J’ai choisi ce récit de l’interdit du jardin du livre de la Genèse (2,17-18) parce qu’il dit bien ce qu’est l’altérité et qu’il ouvre les pistes intéressantes pour une éducation à l’altérité. À cette éducation qui s’avère plus que nécessaire aujourd’hui, la littérature nous offre également de nombreuses pistes, tout en abordant ses diverses formes (culturelle, sociale, nationale, sexuelle…). Bref, les voies et les moyens pour mettre en œuvre une éducation à l’altérité ne manquent pas. Il faut seulement de la volonté de la part de toutes les instances éducatives.
Notes
(1) MARIVAT Gladys, La géographie imaginaire de Claudel, In, Le Monde des Livres, 06/04/2018.

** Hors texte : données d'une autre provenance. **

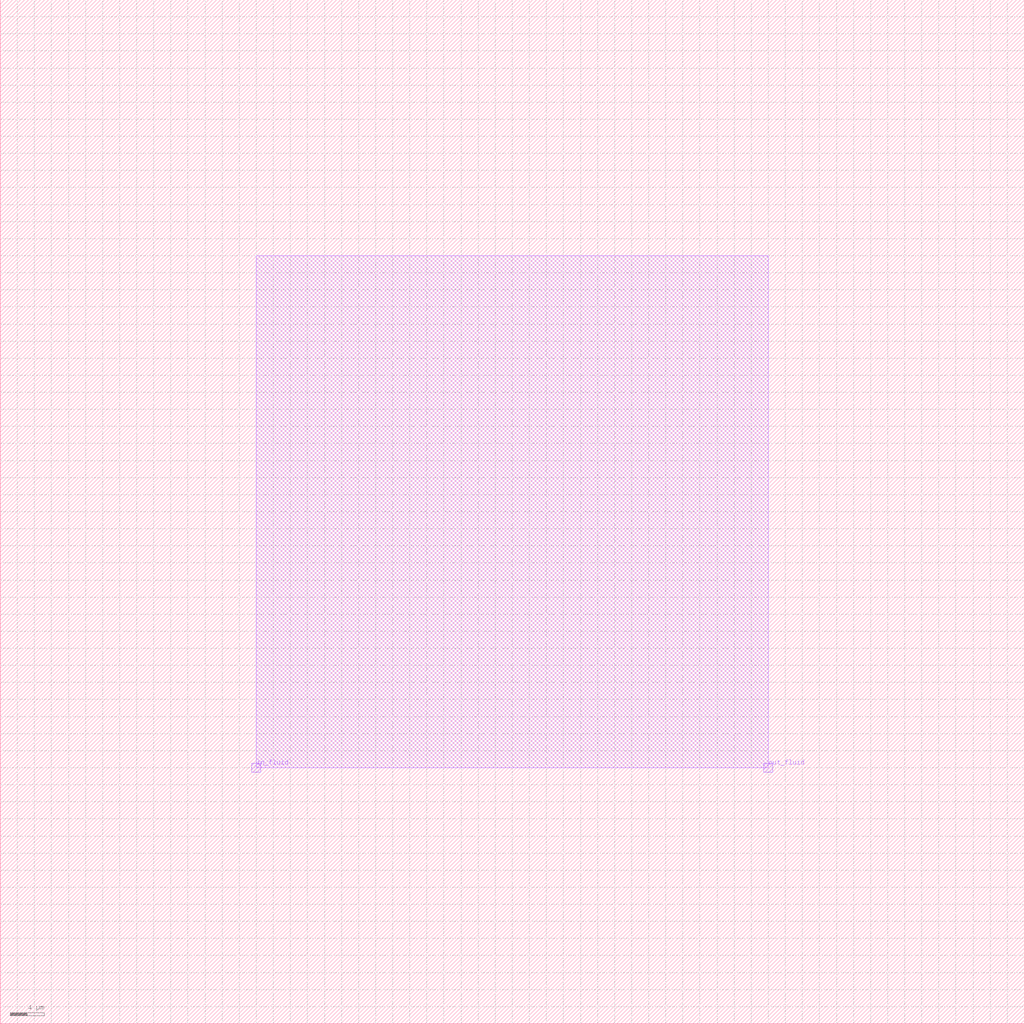
<source format=lef>

 
MACRO serpentine_50px_0
  CLASS CORE ;
  ORIGIN  0 0 ;
  FOREIGN serpentine_50px_0 0 0 ;
  SIZE 120 BY 120 ;
  SYMMETRY X Y ;
  SITE CoreSite ;
  PIN in_fluid
    DIRECTION INPUT ;
    USE SIGNAL ;
    PORT
      LAYER met1 ;
        RECT 29.5 29.5 30.5 30.5 ;
    END
  END in_fluid
  PIN out_fluid
    DIRECTION OUTPUT ;
    USE SIGNAL ;
    PORT
      LAYER met1 ;
        RECT 89.5 29.5 90.5 30.5 ;
    END
  END out_fluid
  OBS
    LAYER met1 ;
      RECT 30 30 90 90 ;
  END
  PROPERTY CatenaDesignType "deviceLevel" ;
END serpentine_50px_0

</source>
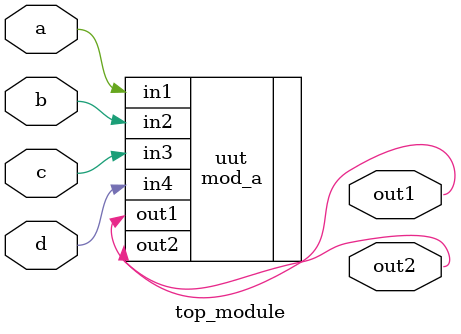
<source format=v>
module top_module ( 
    input a, 
    input b, 
    input c,
    input d,
    output out1,
    output out2
);
    mod_a uut(.in1(a),.in2(b),.in3(c),.in4(d),.out1(out1),.out2(out2));

endmodule

</source>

(2) JEAMMET, « Je »est un autre, Colloque francophone AIEMPR, Paris, 2010
(3) La Genèse est le premier livre de la BIBLE (texte fondateur du judaïsme et du christianisme).La traduction de La Genèse adoptée ici est celle d’Edmond FLEGE. C’est une traduction ancienne, de grande qualité littéraire qui tente de mettre en évidence les originalités de la lettre hébraïque, écrit le sémioticien Jean-Claude Giroud (L’empreinte du septénaire, Mise en discours et énonciation / Genèse 1 – 11 et Apocalypse 5- 8 ; thèse de doctorat en Sciences du langage, Université Lumière Lyon 2, 2014). Je me suis inspiré de sa thèse pour mon travail d’écriture sur Genèse 2 et 3 (texte inédit).
(4) BOUCHARD Nicole, Quand une femme devient mère, Editions Fides, Montréal,1959, p.111.
(5) La lecture mise en œuvre ici est dite synchronique (dans un même temps). Elle cherche des réponses dans le vocabulaire et l’organisation du texte lui-même. La question est : Comment ce texte dit ce qu’il dit ? C’est une nouvelle manière d’interpréter un récit, d’interpréter ce récit.